La iniciativa, además de este objetivo formativo incluye conferencias a empresarios y universitarios a los que los tres hermanos Roca trasladan las claves del éxito y de gestión del equipo de El Celler de Can Roca y los valores en los que ellos basan su modo de trabajar, con la innovación como horizonte y la esencia de sus orígenes como base sólida. Hoy lo han hecho ante altos directivos del BBVA y ante universitarios y profesionales en el Deusto Bussines School, “a los que en síntesis contamos la historia de un bar de barrio”, asegura Josep Roca. Subrayan que el origen humilde del restaurante de su madre en un barrio obrero de Girona, en el que la mezcla de culturas fue el valor más preciado sobre el que levantar un proyecto como el suyo: “Lo hicimos siendo atrevidos, con rigor y con perseverancia”. Valores que aseguran que deberían estar impregnados en cualquier empresa y que sintetizan en una apuesta por “el humanismo” como centro de cualquier proyecto empresarial: “Creemos que en el centro de las empresas deben estar las personas, aspiramos a que ese núcleo humano sea la idea de negocio del futuro, que las empresas sean conscientes de que tienen clientes fuera pero también tiene ‘clientes’ que cuidar dentro, personas”.

En el centro de las empresas deben estar las personas. Las empresas deben ser conscientes de que tienen clientes fuera pero también tiene ‘clientes’ que cuidar dentro”

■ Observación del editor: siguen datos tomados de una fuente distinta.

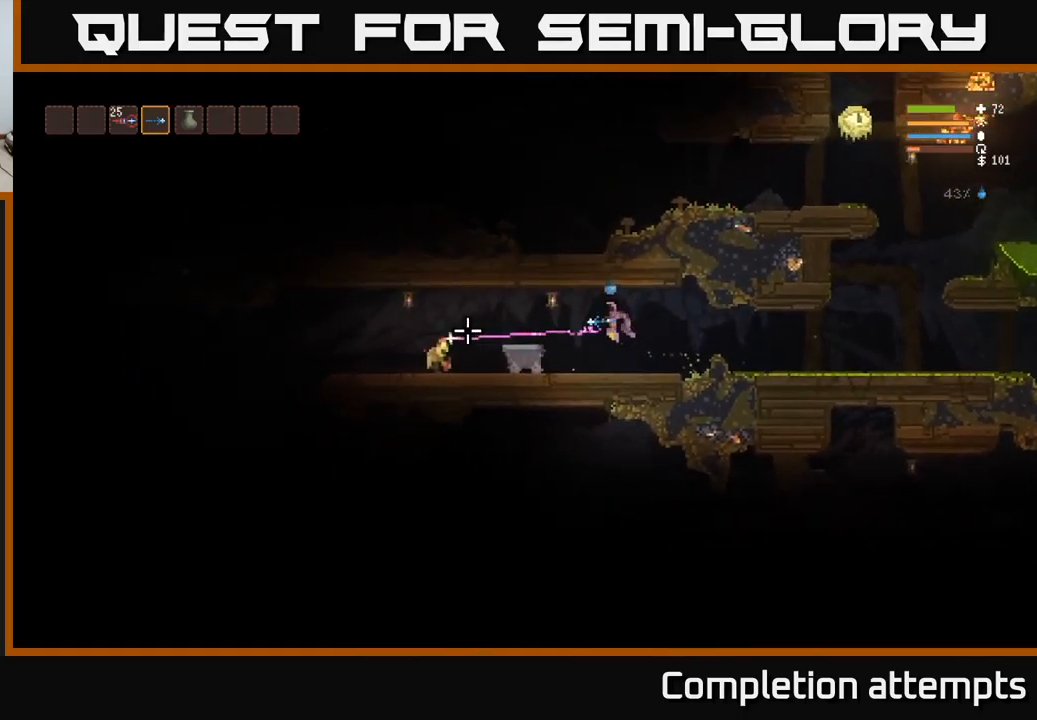
{"buttons": ["L3"], "left_stick": "left", "right_stick": "left", "events": [[17, "R2", "up"], [450, "L3", "down"]]}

La tercera vía que completa el proyecto The Cookin Revolution pasa por homenajear la rica y variada gastronomía española realzando los distintos productos y culturas gastronómicas de nuestro país. Como esta noche en Bilbao, en cada una de las ciudades que a lo largo de este año visitarán, los hermanos Roca prepararán ayudados por los alumnos de hostelería seleccionados en cada caso, un menú basado en los productos típicos de la “despensa” de cada comunidad autónoma. Joan Roca asegura que, de alguna manera, la gira que ahora ponen en marcha completa la que les ha llevado los dos últimos años por todo el planeta conociendo la gastronomía de distintos países, “y nos dimos cuenta que no conocíamos bien muchos aspectos de nuestro propio país”: “Este ha sido el espíritu que siempre nos ha guiado, el del aprendizaje. Nosotros somos un pequeño restaurante familiar que no ha querido abrir restaurantes por el mundo que eso no ha supuesto renunciar a conocer, a viajar, para seguir aprendiendo”.